== TRY IT ==
Echo every line of text in the data below without changing a word, and leave the pictures out of your reply.
========================================================================
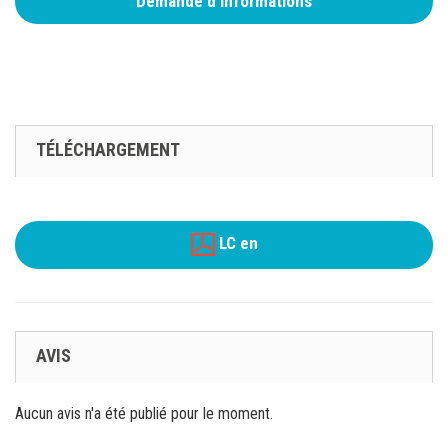
Demande d'informations
TÉLÉCHARGEMENT
LC en
AVIS
Aucun avis n'a été publié pour le moment.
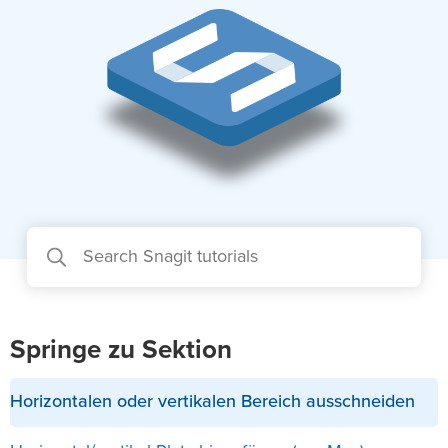
Springe zu Sektion
Horizontalen oder vertikalen Bereich ausschneiden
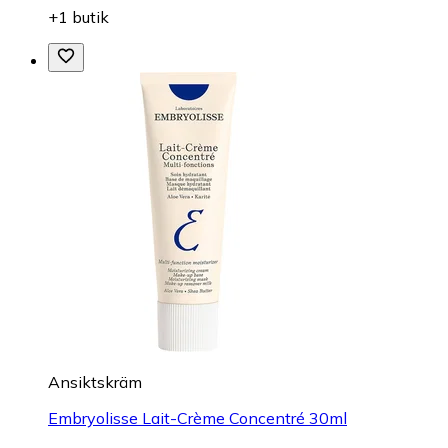
+1 butik
Ansiktskräm
Embryolisse Lait-Crème Concentré 30ml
========================================================================
== ANSWER TO THIS TASK ==
Demande d'informations
TÉLÉCHARGEMENT
LC en
AVIS
Aucun avis n'a été publié pour le moment.
Springe zu Sektion
Horizontalen oder vertikalen Bereich ausschneiden
+1 butik
Ansiktskräm
Embryolisse Lait-Crème Concentré 30ml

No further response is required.